BitteR SweeT StrawberrY
【8】~Ⅴ~
次の朝。
あたしは、妙に意気込んでたのか・・・
出勤の30分も前にケイのお店に着いてしまって、思い切り、新城さんに笑われてしまった。

「優さん、早っ!ほんと真面目だなぁ!」

レジで開店作業をしていた新城さんは、いつもの通りニコニコしながら、事務所の方を指差した。

「とりあえずタイムカード押しちゃっていいよ。荷物は空いてるロッカーに適当に入れておいて」

あたしは、なんだか申し訳なくなって、「は、はい!ほんと、ご、ごめんなさい!」と謝ってしまう。
新城さんはますます可笑しそうに笑うと、こう言った。

「大丈夫大丈夫。30分早く仕事覚えられるだけだから、全然、Okだよ!」

「ぅうっ・・・ありがとございます」

あたしは、そんな新城さんにぺこりと頭を下げて、そそくさと、スタッフオンリーと書いてあるドアの中に入っていく。

そんなに広くない事務所には、まだ誰もいない。
休憩の時に使うだろうソファとテーブル。
そのテーブルの上に、真新しいタイムカードがある。
そこには、ちゃんと、あたしの名前が書かれていた。
あたしは、それを手にとって、デスクの脇に置いてある機械に通す。

新しいお仕事。
なんか、ちょっと緊張してきた。
ストックヤードだから、お客さんと直接話したりはしないけど、なんだかどきどきする。
新入社員で、今の会社に入った時のような、そんな新鮮な気分だった。

「頑張るぞ!」

あたしは、一人で気合を入れて、ハンドバックとジャケットを備え付けのロッカーに放りこむとフロアに出る。
レジの開店作業を終えた新城さんが、ドアの前で待っててくれて、あたしは思わずお辞儀した。

「よろしくお願いします!」

「おっふ!ほんと真面目だなぁ、優さんは!そこまで堅苦しくなくていいのに」

新城さんはおかしそうに笑うと、言葉を続ける。

「もうちょっとしたら、真帆ちゃんと雛乃ちゃんが来るから、そしたら紹介するよ。
まぁ、雛ちゃんには会ったことあるから大丈夫だと思うけど。
マホちーは慣れるまで強烈だから、覚悟してね」

冗談めかしてそう言って、新城さんは、お店の奥にあるストックヤードへと歩いていく。

「え?!きょ、強烈・・・・っ?強烈って・・・そんなキツイんですか???」
あたしは、なんだか不安になって、思わずそんなこと聞いてしまった。

「あはは!いや、そういう強烈じゃなくて!なんていうかな・・・ギャップが強烈かな?」

「ギャ、ギャップ???」

「そそ。ギャップ!面白いよ~なんか独特で」

「面白い・・・のか・・・?」

「相当!楽しみにしといて!」

「え!?あ・・・はい」

「雛ちゃんは、あのままでなんも変わらない子だし。歳が歳だし、性格も性格だから、ジェネレーションギャップ感じて疲れるときもあるけど。素直な良い子だから。
優さん、今日、三時までだっけ?シフト?」

「え?あ、はい、一応は。でも、忙しいようなら手伝いますよ」

「おお!マジで?」

「はい!」

あたしがそう応えると、新城さんはポケットからシフト表らしきものを出して、それを眺めながら言葉を続ける。

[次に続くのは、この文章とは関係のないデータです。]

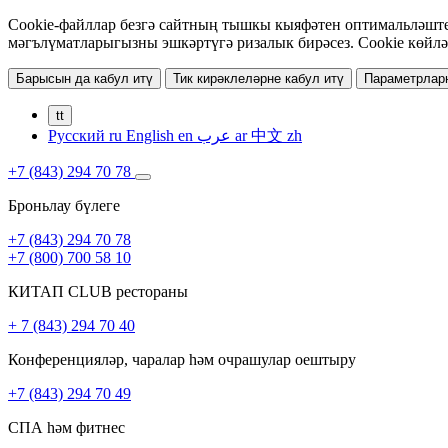
Cookie-файллар безгә сайтның тышкы кыяфәтен оптимальләштер
мәгълүматларыгызны эшкәртүгә ризалык бирәсез. Cookie көйлә
Барысын да кабул итү
Тик кирәклеләрне кабул итү
Параметрлар
tt
Русский
ru
English
en
عرب
ar
中文
zh
+7 (843) 294 70 78
Броньлау бүлеге
+7 (843) 294 70 78
+7 (800) 700 58 10
КИТАП CLUB рестораны
+ 7 (843) 294 70 40
Конференцияләр, чаралар һәм очрашулар оештыру
+7 (843) 294 70 49
СПА һәм фитнес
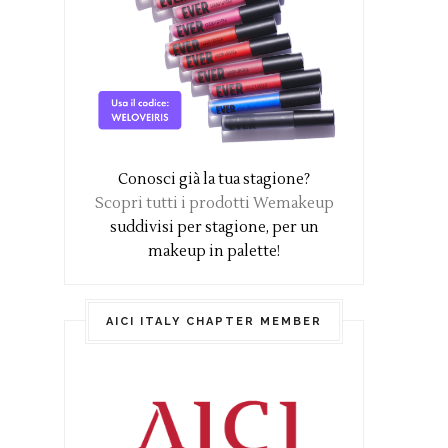
Conosci già la tua stagione?
Scopri tutti i prodotti Wemakeup
suddivisi per stagione, per un
makeup in palette!
AICI ITALY CHAPTER MEMBER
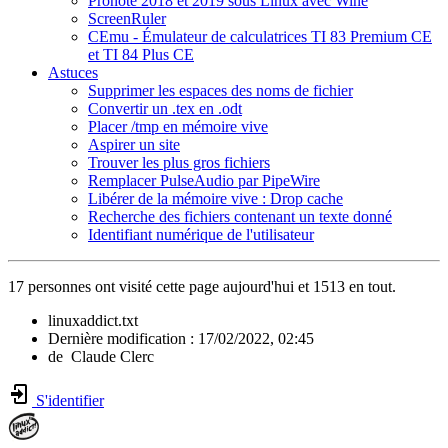
Pronote 2018 et 2019 sous Linux avec Wine
ScreenRuler
CEmu - Émulateur de calculatrices TI 83 Premium CE
et TI 84 Plus CE
Astuces
Supprimer les espaces des noms de fichier
Convertir un .tex en .odt
Placer /tmp en mémoire vive
Aspirer un site
Trouver les plus gros fichiers
Remplacer PulseAudio par PipeWire
Libérer de la mémoire vive : Drop cache
Recherche des fichiers contenant un texte donné
Identifiant numérique de l'utilisateur
17 personnes ont visité cette page aujourd'hui et 1513 en tout.
linuxaddict.txt
Dernière modification :
17/02/2022, 02:45
de
Claude Clerc
S'identifier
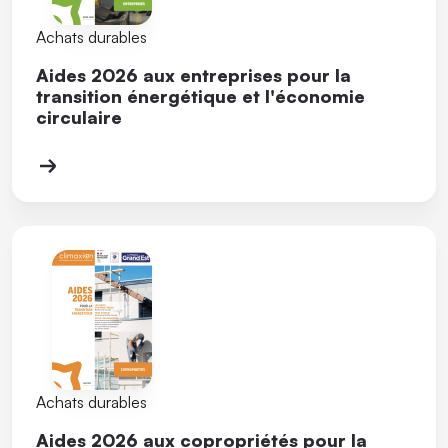
Achats durables
Aides 2026 aux entreprises pour la
transition énergétique et l'économie
circulaire
Achats durables
Aides 2026 aux copropriétés pour la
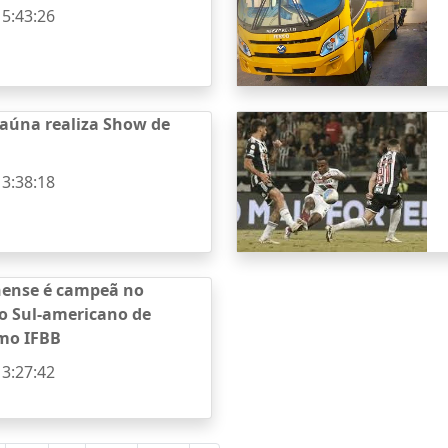
15:43:26
taúna realiza Show de
13:38:18
nense é campeã no
 Sul-americano de
smo IFBB
13:27:42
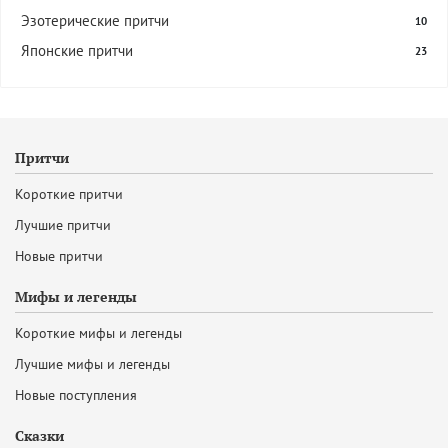
Эзотерические притчи
10
Японские притчи
23
Притчи
Короткие притчи
Лучшие притчи
Новые притчи
Мифы и легенды
Короткие мифы и легенды
Лучшие мифы и легенды
Новые поступления
Сказки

「今日は~・・・雛ちゃんが三時まで、入れ替わりでスガくんが来て、マホちーが五時上がり。昼にはケイさんもくるし・・・・五時からはアヤりんもくるんだ。
まぁ、人数は問題なさそうかな」

「新城さんは、今日、閉店までですか?勤務?」

「うーん・・・俺はね~忙しくなければ定時であがるよ。6時に。でも、俺とケイさんは立場的に勤務時間変動多いからさ、この時点ではなんとも」

新城さんはそう言って笑うと、ストックヤードの鍵を開けて、重いドアを押し開けた。